**What the task requires**
Without skipping a line, reproduce the entries exactly.

========================================================================

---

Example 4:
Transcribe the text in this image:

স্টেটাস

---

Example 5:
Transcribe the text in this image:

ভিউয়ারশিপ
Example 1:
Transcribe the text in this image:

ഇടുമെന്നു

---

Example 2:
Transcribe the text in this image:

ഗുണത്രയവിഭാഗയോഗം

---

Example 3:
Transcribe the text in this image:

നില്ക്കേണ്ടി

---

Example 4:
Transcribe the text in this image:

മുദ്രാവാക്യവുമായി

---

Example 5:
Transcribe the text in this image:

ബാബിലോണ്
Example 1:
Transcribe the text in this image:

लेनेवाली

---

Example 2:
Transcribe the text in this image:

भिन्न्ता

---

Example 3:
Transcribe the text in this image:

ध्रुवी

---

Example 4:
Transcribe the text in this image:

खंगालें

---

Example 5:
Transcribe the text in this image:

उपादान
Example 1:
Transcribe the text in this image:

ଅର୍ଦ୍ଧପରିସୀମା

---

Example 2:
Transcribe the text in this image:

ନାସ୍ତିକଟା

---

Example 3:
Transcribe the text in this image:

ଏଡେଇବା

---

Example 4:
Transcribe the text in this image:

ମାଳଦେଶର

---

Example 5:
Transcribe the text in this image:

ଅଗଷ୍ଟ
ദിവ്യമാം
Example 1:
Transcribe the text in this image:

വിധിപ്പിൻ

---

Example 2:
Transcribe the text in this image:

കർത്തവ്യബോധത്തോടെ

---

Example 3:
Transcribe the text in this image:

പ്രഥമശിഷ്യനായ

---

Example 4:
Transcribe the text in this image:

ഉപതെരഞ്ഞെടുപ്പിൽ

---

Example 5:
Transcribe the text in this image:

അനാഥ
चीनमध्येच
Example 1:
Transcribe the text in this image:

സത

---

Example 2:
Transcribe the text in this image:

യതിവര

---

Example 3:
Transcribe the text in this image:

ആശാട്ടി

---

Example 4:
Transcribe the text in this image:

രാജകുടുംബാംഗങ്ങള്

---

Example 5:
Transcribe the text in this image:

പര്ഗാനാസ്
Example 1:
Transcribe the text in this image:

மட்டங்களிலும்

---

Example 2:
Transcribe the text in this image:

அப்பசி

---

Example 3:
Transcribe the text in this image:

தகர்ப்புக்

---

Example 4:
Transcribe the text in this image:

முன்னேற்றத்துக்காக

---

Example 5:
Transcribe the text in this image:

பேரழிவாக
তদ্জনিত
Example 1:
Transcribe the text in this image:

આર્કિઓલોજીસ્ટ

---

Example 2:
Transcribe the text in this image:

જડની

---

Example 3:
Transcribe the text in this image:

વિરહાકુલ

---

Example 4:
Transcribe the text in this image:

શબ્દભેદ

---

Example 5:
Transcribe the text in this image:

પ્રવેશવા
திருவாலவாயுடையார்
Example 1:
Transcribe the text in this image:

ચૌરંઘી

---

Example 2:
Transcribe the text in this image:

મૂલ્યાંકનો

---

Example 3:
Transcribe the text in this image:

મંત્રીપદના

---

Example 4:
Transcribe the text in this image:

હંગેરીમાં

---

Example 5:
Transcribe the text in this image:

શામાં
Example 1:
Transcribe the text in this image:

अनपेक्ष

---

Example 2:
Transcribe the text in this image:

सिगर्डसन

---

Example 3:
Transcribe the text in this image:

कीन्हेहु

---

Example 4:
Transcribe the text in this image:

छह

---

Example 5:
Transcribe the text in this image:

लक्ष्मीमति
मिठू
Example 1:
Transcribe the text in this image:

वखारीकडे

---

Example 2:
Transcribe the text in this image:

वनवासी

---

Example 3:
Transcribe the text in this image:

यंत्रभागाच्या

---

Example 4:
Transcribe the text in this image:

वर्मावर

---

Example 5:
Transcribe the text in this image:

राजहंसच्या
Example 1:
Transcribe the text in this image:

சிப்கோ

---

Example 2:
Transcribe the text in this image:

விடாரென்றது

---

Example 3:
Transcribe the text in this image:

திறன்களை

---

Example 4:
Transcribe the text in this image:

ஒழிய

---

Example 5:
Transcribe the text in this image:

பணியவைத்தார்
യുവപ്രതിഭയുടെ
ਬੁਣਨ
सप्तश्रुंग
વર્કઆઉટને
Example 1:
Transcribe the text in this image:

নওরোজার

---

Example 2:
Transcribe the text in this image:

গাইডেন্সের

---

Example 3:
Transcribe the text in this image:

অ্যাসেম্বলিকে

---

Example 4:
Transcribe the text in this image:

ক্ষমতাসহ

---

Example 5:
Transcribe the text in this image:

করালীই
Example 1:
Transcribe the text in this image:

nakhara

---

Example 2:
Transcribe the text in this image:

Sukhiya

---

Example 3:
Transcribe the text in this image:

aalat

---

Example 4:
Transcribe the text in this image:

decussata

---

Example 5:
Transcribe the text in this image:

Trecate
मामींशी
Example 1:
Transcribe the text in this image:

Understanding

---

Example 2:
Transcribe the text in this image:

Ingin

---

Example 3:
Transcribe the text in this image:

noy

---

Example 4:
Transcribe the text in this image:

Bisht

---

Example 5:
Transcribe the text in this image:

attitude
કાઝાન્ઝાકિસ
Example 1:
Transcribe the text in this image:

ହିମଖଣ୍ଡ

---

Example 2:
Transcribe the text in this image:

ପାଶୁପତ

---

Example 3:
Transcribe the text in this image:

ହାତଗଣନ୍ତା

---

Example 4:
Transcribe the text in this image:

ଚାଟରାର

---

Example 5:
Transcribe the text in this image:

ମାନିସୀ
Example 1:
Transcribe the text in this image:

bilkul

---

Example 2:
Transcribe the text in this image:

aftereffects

========================================================================

**Exercise solution**
---

Example 4:
Transcribe the text in this image:

স্টেটাস

---

Example 5:
Transcribe the text in this image:

ভিউয়ারশিপ
Example 1:
Transcribe the text in this image:

ഇടുമെന്നു

---

Example 2:
Transcribe the text in this image:

ഗുണത്രയവിഭാഗയോഗം

---

Example 3:
Transcribe the text in this image:

നില്ക്കേണ്ടി

---

Example 4:
Transcribe the text in this image:

മുദ്രാവാക്യവുമായി

---

Example 5:
Transcribe the text in this image:

ബാബിലോണ്
Example 1:
Transcribe the text in this image:

लेनेवाली

---

Example 2:
Transcribe the text in this image:

भिन्न्ता

---

Example 3:
Transcribe the text in this image:

ध्रुवी

---

Example 4:
Transcribe the text in this image:

खंगालें

---

Example 5:
Transcribe the text in this image:

उपादान
Example 1:
Transcribe the text in this image:

ଅର୍ଦ୍ଧପରିସୀମା

---

Example 2:
Transcribe the text in this image:

ନାସ୍ତିକଟା

---

Example 3:
Transcribe the text in this image:

ଏଡେଇବା

---

Example 4:
Transcribe the text in this image:

ମାଳଦେଶର

---

Example 5:
Transcribe the text in this image:

ଅଗଷ୍ଟ
ദിവ്യമാം
Example 1:
Transcribe the text in this image:

വിധിപ്പിൻ

---

Example 2:
Transcribe the text in this image:

കർത്തവ്യബോധത്തോടെ

---

Example 3:
Transcribe the text in this image:

പ്രഥമശിഷ്യനായ

---

Example 4:
Transcribe the text in this image:

ഉപതെരഞ്ഞെടുപ്പിൽ

---

Example 5:
Transcribe the text in this image:

അനാഥ
चीनमध्येच
Example 1:
Transcribe the text in this image:

സത

---

Example 2:
Transcribe the text in this image:

യതിവര

---

Example 3:
Transcribe the text in this image:

ആശാട്ടി

---

Example 4:
Transcribe the text in this image:

രാജകുടുംബാംഗങ്ങള്

---

Example 5:
Transcribe the text in this image:

പര്ഗാനാസ്
Example 1:
Transcribe the text in this image:

மட்டங்களிலும்

---

Example 2:
Transcribe the text in this image:

அப்பசி

---

Example 3:
Transcribe the text in this image:

தகர்ப்புக்

---

Example 4:
Transcribe the text in this image:

முன்னேற்றத்துக்காக

---

Example 5:
Transcribe the text in this image:

பேரழிவாக
তদ্জনিত
Example 1:
Transcribe the text in this image:

આર્કિઓલોજીસ્ટ

---

Example 2:
Transcribe the text in this image:

જડની

---

Example 3:
Transcribe the text in this image:

વિરહાકુલ

---

Example 4:
Transcribe the text in this image:

શબ્દભેદ

---

Example 5:
Transcribe the text in this image:

પ્રવેશવા
திருவாலவாயுடையார்
Example 1:
Transcribe the text in this image:

ચૌરંઘી

---

Example 2:
Transcribe the text in this image:

મૂલ્યાંકનો

---

Example 3:
Transcribe the text in this image:

મંત્રીપદના

---

Example 4:
Transcribe the text in this image:

હંગેરીમાં

---

Example 5:
Transcribe the text in this image:

શામાં
Example 1:
Transcribe the text in this image:

अनपेक्ष

---

Example 2:
Transcribe the text in this image:

सिगर्डसन

---

Example 3:
Transcribe the text in this image:

कीन्हेहु

---

Example 4:
Transcribe the text in this image:

छह

---

Example 5:
Transcribe the text in this image:

लक्ष्मीमति
मिठू
Example 1:
Transcribe the text in this image:

वखारीकडे

---

Example 2:
Transcribe the text in this image:

वनवासी

---

Example 3:
Transcribe the text in this image:

यंत्रभागाच्या

---

Example 4:
Transcribe the text in this image:

वर्मावर

---

Example 5:
Transcribe the text in this image:

राजहंसच्या
Example 1:
Transcribe the text in this image:

சிப்கோ

---

Example 2:
Transcribe the text in this image:

விடாரென்றது

---

Example 3:
Transcribe the text in this image:

திறன்களை

---

Example 4:
Transcribe the text in this image:

ஒழிய

---

Example 5:
Transcribe the text in this image:

பணியவைத்தார்
യുവപ്രതിഭയുടെ
ਬੁਣਨ
सप्तश्रुंग
વર્કઆઉટને
Example 1:
Transcribe the text in this image:

নওরোজার

---

Example 2:
Transcribe the text in this image:

গাইডেন্সের

---

Example 3:
Transcribe the text in this image:

অ্যাসেম্বলিকে

---

Example 4:
Transcribe the text in this image:

ক্ষমতাসহ

---

Example 5:
Transcribe the text in this image:

করালীই
Example 1:
Transcribe the text in this image:

nakhara

---

Example 2:
Transcribe the text in this image:

Sukhiya

---

Example 3:
Transcribe the text in this image:

aalat

---

Example 4:
Transcribe the text in this image:

decussata

---

Example 5:
Transcribe the text in this image:

Trecate
मामींशी
Example 1:
Transcribe the text in this image:

Understanding

---

Example 2:
Transcribe the text in this image:

Ingin

---

Example 3:
Transcribe the text in this image:

noy

---

Example 4:
Transcribe the text in this image:

Bisht

---

Example 5:
Transcribe the text in this image:

attitude
કાઝાન્ઝાકિસ
Example 1:
Transcribe the text in this image:

ହିମଖଣ୍ଡ

---

Example 2:
Transcribe the text in this image:

ପାଶୁପତ

---

Example 3:
Transcribe the text in this image:

ହାତଗଣନ୍ତା

---

Example 4:
Transcribe the text in this image:

ଚାଟରାର

---

Example 5:
Transcribe the text in this image:

ମାନିସୀ
Example 1:
Transcribe the text in this image:

bilkul

---

Example 2:
Transcribe the text in this image:

aftereffects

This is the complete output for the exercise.